Quinoa Brown Rice Idli

Quinoa Brown Rice Idli

Quinoa Brown Rice Idli – super soft wholesome steamed savory cakes made with equal parts urad dal, quinoa, brown rice, white rice with hint of methi!

Idli is type of savory rice cake. It is one of those South Indian comfort food that is consumed widely all over India. It is considered a breakfast of champions when consumed with sambar and coconut chutney. These steamed rice cakes are made of black lentils (Urad Dal) and rice batter. The batter is fermented for 10-12 hours, which helps the process of breaking down the starches so that they are better metabolized by the body.

Quinoa Brown Rice Idli

There are special type of thick short idli rice to make the batter of idli. We live in the time where we tend to eat less whites which includes this idli rice. For that vary reason, I have been using equal parts urad dal, quinoa, brown rice, white rice with hint of methi (fenugreek seeds). The original process of making the batter includes soaking of rice and dal separately for about 8 hours. And then separately grinding them, mixing them and ferment it over night. It surely is time consuming. I like to cut it short as much as I can, so I alway just grind all the dry ingredients using Vitamix Dry Grain container and make batter our of that “idli flour”. Then the only lengthy part is fermentation.

◆ Dataset entries
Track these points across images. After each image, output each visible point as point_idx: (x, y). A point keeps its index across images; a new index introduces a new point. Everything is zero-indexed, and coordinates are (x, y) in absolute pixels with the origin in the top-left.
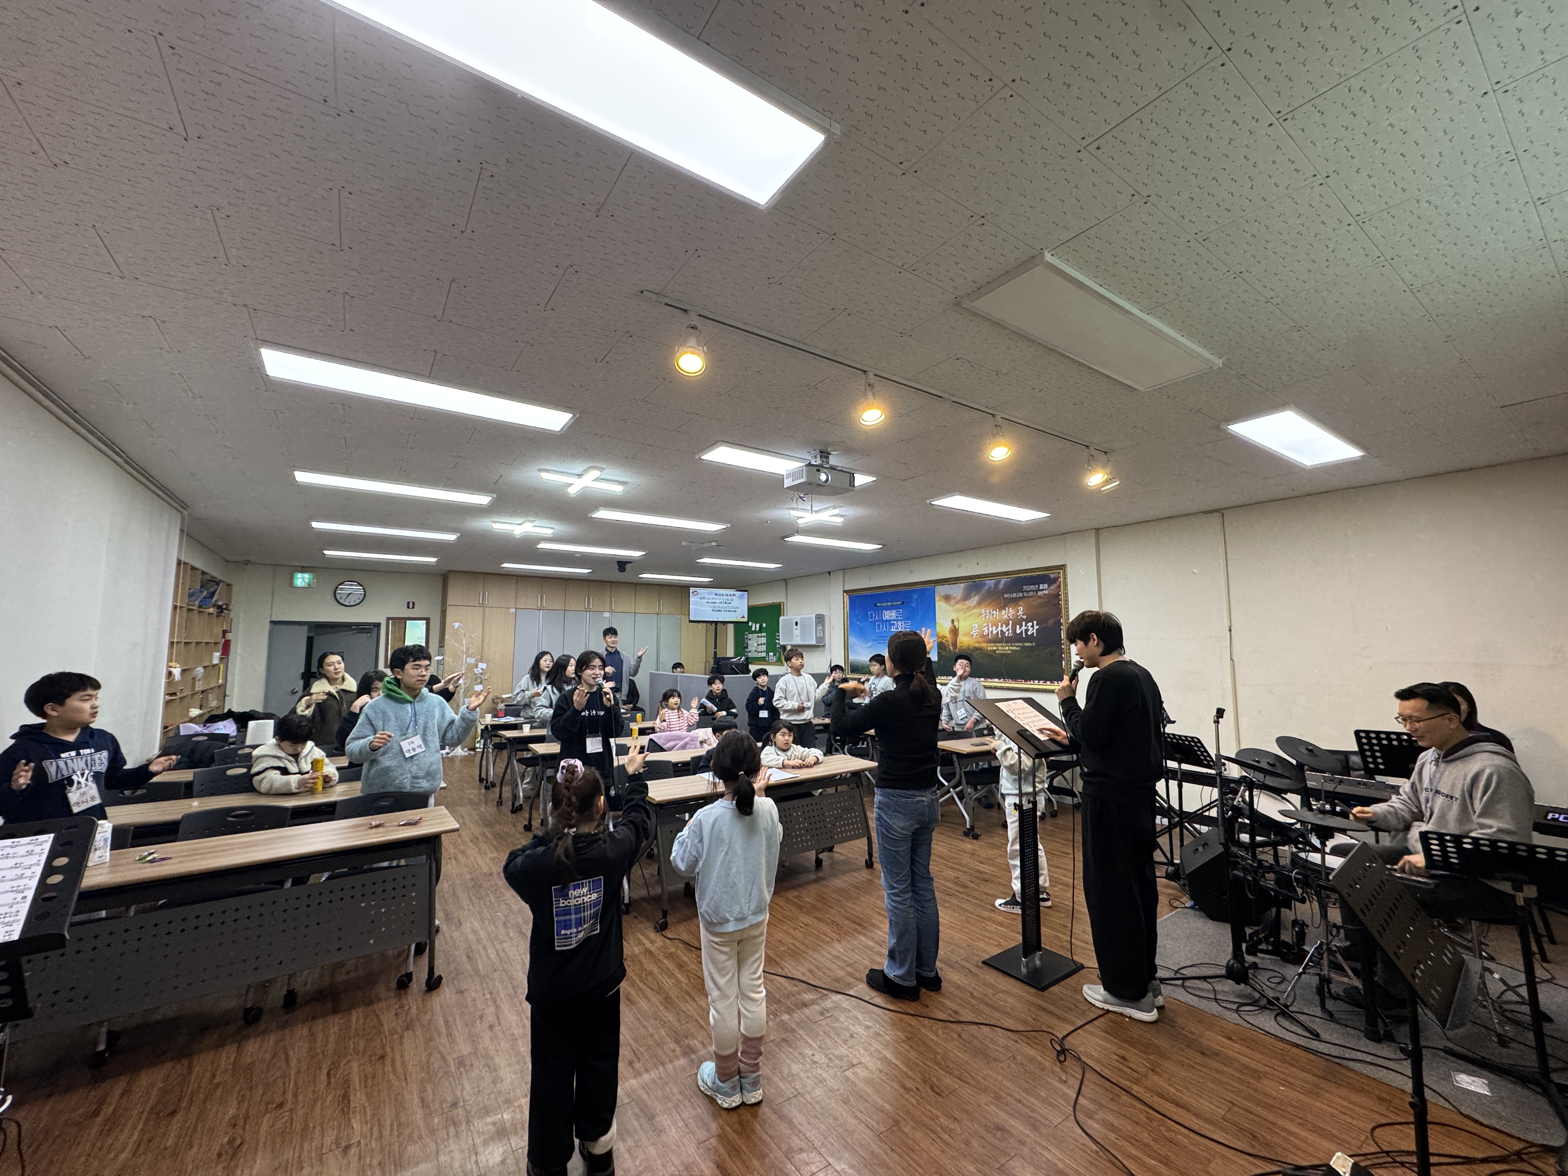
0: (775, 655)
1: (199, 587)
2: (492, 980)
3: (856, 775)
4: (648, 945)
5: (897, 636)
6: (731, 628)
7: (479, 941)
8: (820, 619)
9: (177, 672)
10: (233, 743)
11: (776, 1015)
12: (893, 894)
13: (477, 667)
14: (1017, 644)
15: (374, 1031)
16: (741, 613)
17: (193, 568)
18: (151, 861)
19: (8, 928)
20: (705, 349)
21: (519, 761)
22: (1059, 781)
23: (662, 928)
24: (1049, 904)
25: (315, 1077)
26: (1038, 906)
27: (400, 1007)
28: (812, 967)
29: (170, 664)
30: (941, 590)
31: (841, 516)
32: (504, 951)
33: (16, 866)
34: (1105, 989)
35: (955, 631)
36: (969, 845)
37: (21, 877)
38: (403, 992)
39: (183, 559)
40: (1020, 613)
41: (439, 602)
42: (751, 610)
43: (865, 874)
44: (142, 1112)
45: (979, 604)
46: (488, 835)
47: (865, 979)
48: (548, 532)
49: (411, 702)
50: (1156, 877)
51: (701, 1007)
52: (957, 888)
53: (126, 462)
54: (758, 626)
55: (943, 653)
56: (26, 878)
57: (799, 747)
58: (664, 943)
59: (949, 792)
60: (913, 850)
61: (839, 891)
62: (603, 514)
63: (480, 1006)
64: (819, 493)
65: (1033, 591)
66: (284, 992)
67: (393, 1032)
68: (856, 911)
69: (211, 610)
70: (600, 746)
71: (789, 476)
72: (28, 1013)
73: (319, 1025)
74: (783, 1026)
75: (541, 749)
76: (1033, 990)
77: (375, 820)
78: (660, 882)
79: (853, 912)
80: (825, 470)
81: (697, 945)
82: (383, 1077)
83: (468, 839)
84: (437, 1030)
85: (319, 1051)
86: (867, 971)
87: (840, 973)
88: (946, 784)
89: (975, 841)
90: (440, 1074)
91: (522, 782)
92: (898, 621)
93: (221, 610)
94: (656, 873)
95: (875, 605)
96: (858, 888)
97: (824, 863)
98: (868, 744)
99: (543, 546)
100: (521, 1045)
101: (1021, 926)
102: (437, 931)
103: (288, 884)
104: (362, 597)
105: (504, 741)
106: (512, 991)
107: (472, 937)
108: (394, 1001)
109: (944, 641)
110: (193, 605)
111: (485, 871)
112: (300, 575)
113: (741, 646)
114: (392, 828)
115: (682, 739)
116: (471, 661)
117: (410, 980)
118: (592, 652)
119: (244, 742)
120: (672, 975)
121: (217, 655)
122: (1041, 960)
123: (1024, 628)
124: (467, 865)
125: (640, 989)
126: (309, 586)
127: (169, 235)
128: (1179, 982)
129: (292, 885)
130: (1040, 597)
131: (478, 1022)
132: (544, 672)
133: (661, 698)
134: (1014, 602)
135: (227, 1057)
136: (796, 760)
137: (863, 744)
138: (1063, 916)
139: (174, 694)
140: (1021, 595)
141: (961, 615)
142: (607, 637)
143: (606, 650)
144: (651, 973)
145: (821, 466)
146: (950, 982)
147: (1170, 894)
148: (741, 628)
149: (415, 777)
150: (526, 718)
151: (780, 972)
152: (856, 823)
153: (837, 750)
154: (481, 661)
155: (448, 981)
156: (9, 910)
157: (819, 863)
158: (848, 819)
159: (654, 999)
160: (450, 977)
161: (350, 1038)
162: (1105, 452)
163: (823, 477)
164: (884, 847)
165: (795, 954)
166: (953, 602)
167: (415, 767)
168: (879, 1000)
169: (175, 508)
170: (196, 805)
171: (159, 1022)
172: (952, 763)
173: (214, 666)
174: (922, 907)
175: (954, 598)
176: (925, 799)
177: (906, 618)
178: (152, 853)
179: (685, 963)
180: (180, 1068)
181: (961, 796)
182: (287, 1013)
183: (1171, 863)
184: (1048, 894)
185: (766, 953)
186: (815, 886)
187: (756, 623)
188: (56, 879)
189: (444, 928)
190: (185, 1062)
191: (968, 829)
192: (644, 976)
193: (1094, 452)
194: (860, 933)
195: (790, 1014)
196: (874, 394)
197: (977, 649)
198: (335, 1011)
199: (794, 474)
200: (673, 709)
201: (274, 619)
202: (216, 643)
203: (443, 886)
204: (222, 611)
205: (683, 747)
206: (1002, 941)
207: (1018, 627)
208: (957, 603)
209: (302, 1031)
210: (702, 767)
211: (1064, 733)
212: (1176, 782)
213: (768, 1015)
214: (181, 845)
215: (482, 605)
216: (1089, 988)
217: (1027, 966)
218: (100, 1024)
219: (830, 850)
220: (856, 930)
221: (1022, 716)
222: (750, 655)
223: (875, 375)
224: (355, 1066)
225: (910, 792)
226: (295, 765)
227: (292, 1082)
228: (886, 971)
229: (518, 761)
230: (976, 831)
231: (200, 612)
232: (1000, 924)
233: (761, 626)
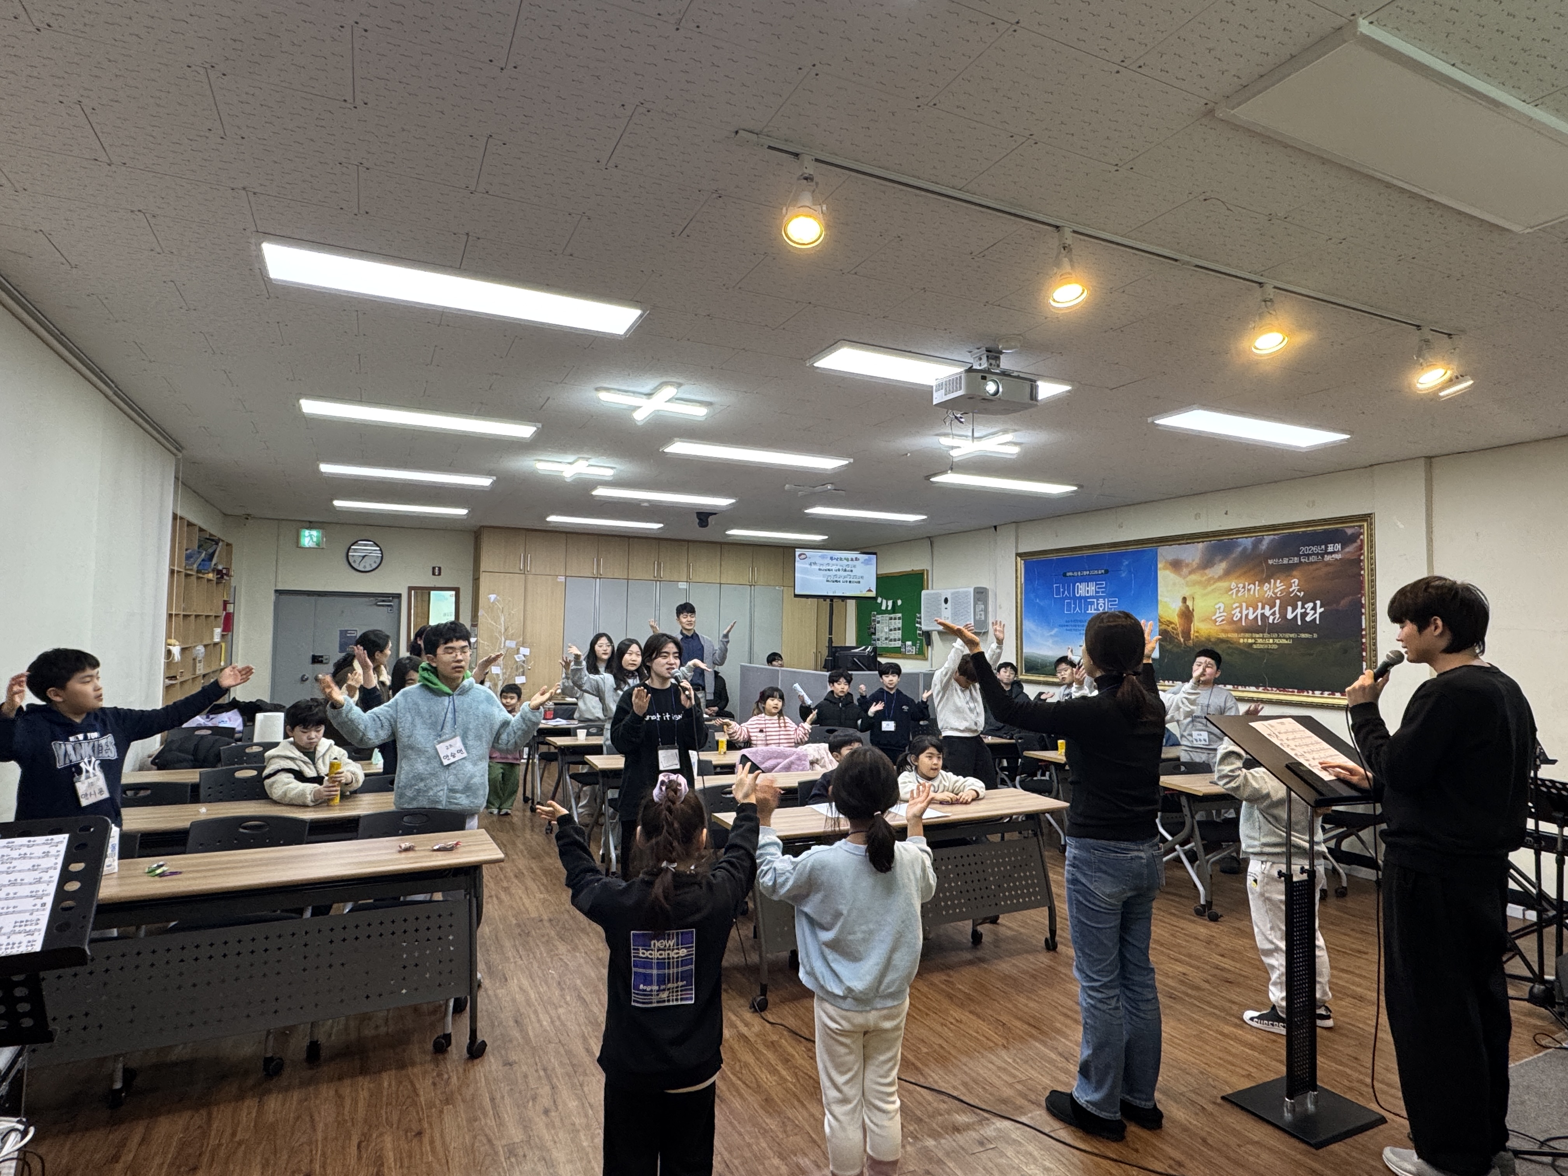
0: (914, 644)
1: (196, 548)
2: (546, 1053)
3: (1033, 818)
4: (744, 1030)
5: (1099, 617)
6: (852, 605)
7: (529, 1003)
8: (981, 594)
9: (176, 650)
10: (240, 740)
11: (915, 1138)
12: (1092, 988)
13: (518, 653)
14: (1287, 635)
15: (409, 1100)
16: (867, 586)
17: (190, 524)
18: (161, 875)
19: (30, 938)
20: (824, 208)
21: (573, 777)
22: (1351, 845)
23: (760, 1007)
24: (1330, 1023)
25: (343, 1148)
26: (1314, 1027)
27: (438, 1075)
28: (967, 1080)
29: (169, 641)
30: (1165, 553)
31: (1016, 444)
32: (559, 1018)
33: (34, 868)
34: (1420, 1156)
35: (1187, 615)
36: (1202, 929)
37: (39, 881)
38: (440, 1057)
39: (179, 513)
40: (1294, 588)
41: (471, 565)
42: (883, 581)
43: (1044, 959)
44: (163, 1164)
45: (1227, 573)
46: (535, 869)
47: (1044, 1104)
48: (608, 474)
49: (449, 695)
50: (1507, 998)
51: (812, 1115)
52: (1183, 988)
53: (115, 393)
54: (890, 603)
55: (1169, 647)
56: (44, 882)
57: (950, 774)
58: (764, 1027)
59: (1175, 850)
60: (1125, 927)
61: (1006, 978)
62: (679, 448)
63: (533, 1085)
64: (985, 411)
65: (1318, 554)
66: (306, 1043)
67: (431, 1105)
68: (1030, 1008)
69: (210, 576)
70: (677, 761)
71: (940, 387)
72: (48, 1037)
73: (346, 1088)
74: (926, 1155)
75: (600, 762)
76: (1302, 1146)
77: (406, 841)
78: (757, 946)
79: (1026, 1009)
80: (995, 378)
81: (807, 1035)
82: (421, 1159)
83: (512, 875)
84: (482, 1107)
85: (347, 1118)
86: (1047, 1094)
87: (1008, 1092)
88: (1169, 838)
89: (1212, 924)
90: (487, 1162)
91: (577, 804)
92: (1098, 598)
93: (221, 575)
94: (752, 935)
95: (1065, 575)
96: (1033, 976)
97: (984, 939)
98: (1050, 777)
99: (600, 492)
100: (583, 1137)
101: (1284, 1053)
102: (479, 986)
103: (308, 914)
104: (378, 561)
105: (553, 750)
106: (570, 1068)
107: (520, 998)
108: (430, 1067)
109: (1169, 629)
110: (191, 570)
111: (533, 915)
112: (307, 533)
113: (866, 631)
114: (422, 854)
115: (786, 756)
116: (511, 644)
117: (449, 1043)
118: (664, 635)
119: (251, 738)
120: (774, 1071)
121: (218, 631)
122: (1316, 1103)
123: (1299, 611)
124: (512, 907)
125: (733, 1084)
126: (319, 548)
127: (158, 105)
128: (1548, 1159)
129: (313, 915)
130: (1328, 564)
131: (531, 1103)
132: (602, 660)
133: (758, 698)
134: (1287, 570)
135: (248, 1110)
136: (946, 793)
137: (1043, 775)
138: (1353, 1043)
139: (174, 678)
140: (1296, 560)
141: (1198, 591)
142: (681, 616)
143: (682, 633)
144: (747, 1065)
145: (988, 371)
146: (1173, 1121)
147: (1535, 1027)
148: (866, 606)
149: (452, 790)
150: (580, 721)
151: (922, 1081)
152: (1033, 885)
153: (1004, 783)
154: (523, 644)
155: (493, 1050)
156: (30, 918)
157: (977, 938)
158: (1020, 879)
159: (750, 1099)
160: (496, 1045)
161: (381, 1108)
162: (1449, 335)
163: (991, 387)
164: (1080, 921)
165: (942, 1059)
166: (1185, 571)
167: (452, 778)
168: (1063, 1133)
169: (169, 450)
170: (203, 811)
171: (175, 1064)
172: (1179, 809)
173: (216, 644)
174: (1137, 1009)
175: (1187, 565)
176: (1142, 854)
177: (1111, 595)
178: (162, 866)
179: (793, 1056)
180: (199, 1118)
181: (1192, 857)
182: (311, 1069)
183: (1538, 978)
184: (1327, 1009)
185: (902, 1054)
186: (975, 970)
187: (887, 600)
188: (73, 886)
189: (486, 983)
190: (204, 1112)
191: (1203, 906)
192: (738, 1068)
193: (1430, 336)
194: (1036, 1039)
195: (935, 1140)
196: (1071, 261)
197: (1222, 641)
198: (364, 1071)
199: (951, 384)
200: (772, 714)
201: (280, 587)
202: (216, 617)
203: (484, 931)
204: (222, 577)
205: (788, 768)
206: (1252, 1070)
207: (1290, 609)
208: (1190, 573)
209: (327, 1091)
210: (815, 795)
211: (1362, 770)
212: (1554, 856)
213: (904, 1136)
214: (192, 859)
215: (524, 572)
216: (1393, 1153)
217: (1293, 1111)
218: (117, 1057)
219: (994, 920)
220: (1032, 1036)
221: (1292, 744)
222: (879, 644)
223: (1074, 232)
224: (388, 1142)
225: (1124, 845)
226: (312, 767)
227: (319, 1152)
228: (1076, 1094)
229: (571, 777)
230: (1215, 909)
231: (198, 578)
232: (1252, 1047)
233: (894, 604)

◆ Work order A
In the quinoa brown rice idli passage, how long is the batter fermented?
◆ Work order B
Write the next few sentences of the quinoa brown rice idli passage, picking up after its final sentence.

◆ Exercise output A
10-12 hours.

◆ Exercise output B
Quinoa Brown Rice Idli

All that being said, there are two key parts of this. One is “idli batter” made out of dry flour mix using wholesome ingredients and second is fermenting it over night. I have been following this process for long time now, way before I had kids. Now that I have kids, I honestly find this recipe very helpful. Especially when it comes to lunch box ideas. I try to have this batter handy so I can quickly make them soft delicious idlis in just few minutes! I know this is not an authentic way of making idlis. However this is what works for me and my family!!

Quinoa Brown Rice Idli

You do not need to soak daal/rice with this method. I grew up eating idlis made out of fresh idli flour. Flour that my mom always got from local flour mills. As I grew up she started sending me to these mills down the street from our house. That fresh smell and dabbas full of warm flours were a kind of an experience. The food made out of these freshly milled grains will never be replaced with pre-made store bought flour mix!! Many weekends in my households are all about comforting idli, sambar and coconut chutney! I say you try the same and thank me later!! If you end up making this super soft Quinoa Brown Rice Idli and like it, tag me on Instagram @myvegetarianroots. I would love to see your recreation of this deliciousness!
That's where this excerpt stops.